The electricity sector growth rate of 11.8 percent is not solely a generation story. It reflects the demand-side expansion: more factories, more commercial premises, and more households connecting to the grid as connection costs fall and reliability improves. Private sector credit to mining and quarrying, the sector with the highest electricity demand among commercial users, grew 91.1 percent in 2025, the fastest of any credit category, confirming that commercial electricity demand is expanding at a pace that supply can now support.

The electrification geography

All 12,318 villages in Tanzania Mainland were connected to the electricity grid by FY2024/25, completing a programme whose political significance matches its economic importance. By December 2025, 39,003 of 64,359 hamlets, or 61 percent, had electricity access through the Rural Energy Agency's implementation programme.

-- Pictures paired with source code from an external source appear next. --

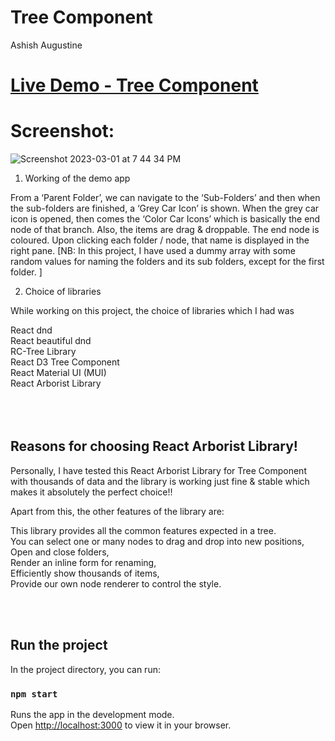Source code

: # Tree Component

Ashish Augustine

#  [Live Demo - Tree Component](https://main--startling-valkyrie-3d25d7.netlify.app/)     


# Screenshot:

![Screenshot 2023-03-01 at 7 44 34 PM](https://user-images.githubusercontent.com/2153396/223415571-25cbe633-e8f3-44c7-b41a-9387a01c765b.png)



1. Working of the demo app

From a ‘Parent Folder’, we can navigate to the ‘Sub-Folders’ and then when the sub-folders are finished,  a ‘Grey Car Icon’ is shown. 
When the grey car icon is opened, then comes the ‘Color Car Icons’ which is basically the end node of that branch. 
Also, the items are drag & droppable. 
The end node is coloured. 
Upon clicking each folder / node, that name is displayed in the right pane. 
[NB: In this project, I have used a dummy array with some random values for naming the folders and its sub folders, except for the first folder. ]




2. Choice of libraries

While working on this project, the choice of libraries which I had was 

React dnd<br />
React beautiful dnd <br />
RC-Tree Library<br />
React D3 Tree Component<br />
React Material UI (MUI)<br />
React Arborist Library<br /><br /><br /><br />


## Reasons for choosing React Arborist Library! <br />

Personally, I have tested this React Arborist Library for Tree Component with thousands of data and the library is working just fine & stable which makes it absolutely the perfect choice!!<br />

Apart from this, the other features of the library are:

This library provides all the common features expected in a tree. <br />
You can select one or many nodes to drag and drop into new positions,<br />
Open and close folders, <br />
Render an inline form for renaming, <br />
Efficiently show thousands of items, <br />
Provide our own node renderer to control the style.<br /><br />
 
<br />


 









## Run the project

In the project directory, you can run:

### `npm start`

Runs the app in the development mode.\
Open [http://localhost:3000](http://localhost:3000) to view it in your browser.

The 39 percent of hamlets without electricity as of December 2025 are primarily in remote areas where grid extension is cost-prohibitive without subsidisation or where stand-alone solar systems are the economically appropriate technology. The FY2026/27 budget allocates TZS 350 billion to hamlet electrification and TZS 128 billion to the Rural Energy Agency, reflecting the government's commitment to completing the rural electrification programme within the Vision 2050 timeframe.

The 2030 energy ambition

The plan targets 8,000MW of installed capacity by 2030, requiring approximately 3,477MW of new generation from the current 4,522.54MW base. The pipeline includes Ruhudji at 358MW receiving TZS 115 billion, Rumakali at 222MW receiving TZS 20 billion, Kakono at 87.8MW receiving TZS 95.2 billion, Ngozi-Songwe geothermal receiving TZS 27.3 billion, Shinyanga solar at 150MW receiving TZS 83.5 billion, and LNG-based generation whose fuel supply the Ntorya and Songo Songo developments are intended to secure. The Rosatom small nuclear plant discussions add a longer-term diversification option beyond 2030.

Per capita energy consumption targeted at 528kWh by 2030, up from 170kWh in 2025, is the demand-side ambition whose achievement requires both the generation expansion and the household and commercial connection programme to both proceed as planned.